Consigne à suivre:
Veuillez reprendre toute la liste en remplaçant chaque occurrence de "LIMIT 10" par "LIMIT 25", sans rien modifier d'autre.

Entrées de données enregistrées
----
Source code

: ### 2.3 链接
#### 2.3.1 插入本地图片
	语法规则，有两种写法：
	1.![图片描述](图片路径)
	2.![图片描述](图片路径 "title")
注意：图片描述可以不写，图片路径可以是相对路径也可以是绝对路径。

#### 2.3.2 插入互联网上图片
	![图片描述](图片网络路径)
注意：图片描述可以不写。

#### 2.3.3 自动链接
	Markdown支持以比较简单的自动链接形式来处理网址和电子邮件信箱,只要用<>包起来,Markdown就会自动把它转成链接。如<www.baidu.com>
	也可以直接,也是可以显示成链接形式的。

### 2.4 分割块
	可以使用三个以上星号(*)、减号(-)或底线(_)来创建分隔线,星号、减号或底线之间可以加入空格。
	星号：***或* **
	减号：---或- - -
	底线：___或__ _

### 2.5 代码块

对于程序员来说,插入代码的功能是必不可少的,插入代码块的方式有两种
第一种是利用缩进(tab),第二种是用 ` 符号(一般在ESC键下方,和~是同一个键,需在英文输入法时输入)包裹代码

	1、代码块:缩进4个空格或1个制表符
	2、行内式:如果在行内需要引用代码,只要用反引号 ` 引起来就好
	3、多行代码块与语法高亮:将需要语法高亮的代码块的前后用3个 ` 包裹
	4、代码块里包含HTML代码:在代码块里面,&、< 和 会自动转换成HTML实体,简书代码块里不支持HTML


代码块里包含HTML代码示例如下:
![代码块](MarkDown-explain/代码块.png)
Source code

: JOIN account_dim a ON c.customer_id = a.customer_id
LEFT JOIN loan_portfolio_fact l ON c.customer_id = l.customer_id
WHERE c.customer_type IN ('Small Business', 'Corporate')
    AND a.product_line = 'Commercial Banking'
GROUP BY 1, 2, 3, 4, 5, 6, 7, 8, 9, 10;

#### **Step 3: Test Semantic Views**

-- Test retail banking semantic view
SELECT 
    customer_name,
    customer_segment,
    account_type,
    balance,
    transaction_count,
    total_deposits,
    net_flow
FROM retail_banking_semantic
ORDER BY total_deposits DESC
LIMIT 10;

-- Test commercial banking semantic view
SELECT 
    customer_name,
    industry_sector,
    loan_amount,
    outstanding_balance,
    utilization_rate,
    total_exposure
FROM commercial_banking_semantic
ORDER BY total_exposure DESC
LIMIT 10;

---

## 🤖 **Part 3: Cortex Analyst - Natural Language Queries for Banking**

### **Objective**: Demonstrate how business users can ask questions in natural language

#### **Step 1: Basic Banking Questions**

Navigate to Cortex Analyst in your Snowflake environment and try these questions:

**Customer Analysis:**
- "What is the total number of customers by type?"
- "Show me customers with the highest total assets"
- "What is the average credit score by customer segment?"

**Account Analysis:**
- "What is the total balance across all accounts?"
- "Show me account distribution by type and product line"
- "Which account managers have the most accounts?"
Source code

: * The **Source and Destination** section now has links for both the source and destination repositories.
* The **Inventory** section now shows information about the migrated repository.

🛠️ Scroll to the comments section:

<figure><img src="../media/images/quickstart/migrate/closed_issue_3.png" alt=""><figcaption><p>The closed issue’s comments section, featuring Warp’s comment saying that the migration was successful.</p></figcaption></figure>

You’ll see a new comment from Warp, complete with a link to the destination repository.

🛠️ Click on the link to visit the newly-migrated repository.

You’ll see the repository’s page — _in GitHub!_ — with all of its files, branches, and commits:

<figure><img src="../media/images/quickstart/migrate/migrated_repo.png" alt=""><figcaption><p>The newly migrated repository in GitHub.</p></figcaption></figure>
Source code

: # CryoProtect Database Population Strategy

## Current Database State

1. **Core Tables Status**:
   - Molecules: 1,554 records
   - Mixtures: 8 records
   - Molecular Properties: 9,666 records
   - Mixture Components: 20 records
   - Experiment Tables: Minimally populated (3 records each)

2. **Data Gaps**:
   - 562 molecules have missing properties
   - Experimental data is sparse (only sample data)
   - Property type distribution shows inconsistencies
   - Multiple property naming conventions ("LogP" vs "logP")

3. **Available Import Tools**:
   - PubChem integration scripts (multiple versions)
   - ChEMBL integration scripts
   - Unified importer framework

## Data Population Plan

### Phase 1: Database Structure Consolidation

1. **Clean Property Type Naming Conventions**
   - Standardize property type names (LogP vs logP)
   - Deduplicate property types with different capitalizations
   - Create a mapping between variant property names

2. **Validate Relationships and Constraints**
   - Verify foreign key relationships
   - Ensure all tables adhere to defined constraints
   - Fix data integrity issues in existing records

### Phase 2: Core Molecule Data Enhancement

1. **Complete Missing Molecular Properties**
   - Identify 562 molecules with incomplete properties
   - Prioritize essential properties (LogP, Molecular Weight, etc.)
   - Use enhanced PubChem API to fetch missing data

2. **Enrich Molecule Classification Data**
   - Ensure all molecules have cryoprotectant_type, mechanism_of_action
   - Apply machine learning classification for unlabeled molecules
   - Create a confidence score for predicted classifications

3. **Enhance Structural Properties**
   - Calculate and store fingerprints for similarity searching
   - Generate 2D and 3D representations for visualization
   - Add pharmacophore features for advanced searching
----
Solution ci-dessous:
Source code

: ### 2.3 链接
#### 2.3.1 插入本地图片
	语法规则，有两种写法：
	1.![图片描述](图片路径)
	2.![图片描述](图片路径 "title")
注意：图片描述可以不写，图片路径可以是相对路径也可以是绝对路径。

#### 2.3.2 插入互联网上图片
	![图片描述](图片网络路径)
注意：图片描述可以不写。

#### 2.3.3 自动链接
	Markdown支持以比较简单的自动链接形式来处理网址和电子邮件信箱,只要用<>包起来,Markdown就会自动把它转成链接。如<www.baidu.com>
	也可以直接,也是可以显示成链接形式的。

### 2.4 分割块
	可以使用三个以上星号(*)、减号(-)或底线(_)来创建分隔线,星号、减号或底线之间可以加入空格。
	星号：***或* **
	减号：---或- - -
	底线：___或__ _

### 2.5 代码块

对于程序员来说,插入代码的功能是必不可少的,插入代码块的方式有两种
第一种是利用缩进(tab),第二种是用 ` 符号(一般在ESC键下方,和~是同一个键,需在英文输入法时输入)包裹代码

	1、代码块:缩进4个空格或1个制表符
	2、行内式:如果在行内需要引用代码,只要用反引号 ` 引起来就好
	3、多行代码块与语法高亮:将需要语法高亮的代码块的前后用3个 ` 包裹
	4、代码块里包含HTML代码:在代码块里面,&、< 和 会自动转换成HTML实体,简书代码块里不支持HTML


代码块里包含HTML代码示例如下:
![代码块](MarkDown-explain/代码块.png)
Source code

: JOIN account_dim a ON c.customer_id = a.customer_id
LEFT JOIN loan_portfolio_fact l ON c.customer_id = l.customer_id
WHERE c.customer_type IN ('Small Business', 'Corporate')
    AND a.product_line = 'Commercial Banking'
GROUP BY 1, 2, 3, 4, 5, 6, 7, 8, 9, 10;

#### **Step 3: Test Semantic Views**

-- Test retail banking semantic view
SELECT 
    customer_name,
    customer_segment,
    account_type,
    balance,
    transaction_count,
    total_deposits,
    net_flow
FROM retail_banking_semantic
ORDER BY total_deposits DESC
LIMIT 25;

-- Test commercial banking semantic view
SELECT 
    customer_name,
    industry_sector,
    loan_amount,
    outstanding_balance,
    utilization_rate,
    total_exposure
FROM commercial_banking_semantic
ORDER BY total_exposure DESC
LIMIT 25;

---

## 🤖 **Part 3: Cortex Analyst - Natural Language Queries for Banking**

### **Objective**: Demonstrate how business users can ask questions in natural language

#### **Step 1: Basic Banking Questions**

Navigate to Cortex Analyst in your Snowflake environment and try these questions:

**Customer Analysis:**
- "What is the total number of customers by type?"
- "Show me customers with the highest total assets"
- "What is the average credit score by customer segment?"

**Account Analysis:**
- "What is the total balance across all accounts?"
- "Show me account distribution by type and product line"
- "Which account managers have the most accounts?"
Source code

: * The **Source and Destination** section now has links for both the source and destination repositories.
* The **Inventory** section now shows information about the migrated repository.

🛠️ Scroll to the comments section:

<figure><img src="../media/images/quickstart/migrate/closed_issue_3.png" alt=""><figcaption><p>The closed issue’s comments section, featuring Warp’s comment saying that the migration was successful.</p></figcaption></figure>

You’ll see a new comment from Warp, complete with a link to the destination repository.

🛠️ Click on the link to visit the newly-migrated repository.

You’ll see the repository’s page — _in GitHub!_ — with all of its files, branches, and commits:

<figure><img src="../media/images/quickstart/migrate/migrated_repo.png" alt=""><figcaption><p>The newly migrated repository in GitHub.</p></figcaption></figure>
Source code

: # CryoProtect Database Population Strategy

## Current Database State

1. **Core Tables Status**:
   - Molecules: 1,554 records
   - Mixtures: 8 records
   - Molecular Properties: 9,666 records
   - Mixture Components: 20 records
   - Experiment Tables: Minimally populated (3 records each)

2. **Data Gaps**:
   - 562 molecules have missing properties
   - Experimental data is sparse (only sample data)
   - Property type distribution shows inconsistencies
   - Multiple property naming conventions ("LogP" vs "logP")

3. **Available Import Tools**:
   - PubChem integration scripts (multiple versions)
   - ChEMBL integration scripts
   - Unified importer framework

## Data Population Plan

### Phase 1: Database Structure Consolidation

1. **Clean Property Type Naming Conventions**
   - Standardize property type names (LogP vs logP)
   - Deduplicate property types with different capitalizations
   - Create a mapping between variant property names

2. **Validate Relationships and Constraints**
   - Verify foreign key relationships
   - Ensure all tables adhere to defined constraints
   - Fix data integrity issues in existing records

### Phase 2: Core Molecule Data Enhancement

1. **Complete Missing Molecular Properties**
   - Identify 562 molecules with incomplete properties
   - Prioritize essential properties (LogP, Molecular Weight, etc.)
   - Use enhanced PubChem API to fetch missing data

2. **Enrich Molecule Classification Data**
   - Ensure all molecules have cryoprotectant_type, mechanism_of_action
   - Apply machine learning classification for unlabeled molecules
   - Create a confidence score for predicted classifications

3. **Enhance Structural Properties**
   - Calculate and store fingerprints for similarity searching
   - Generate 2D and 3D representations for visualization
   - Add pharmacophore features for advanced searching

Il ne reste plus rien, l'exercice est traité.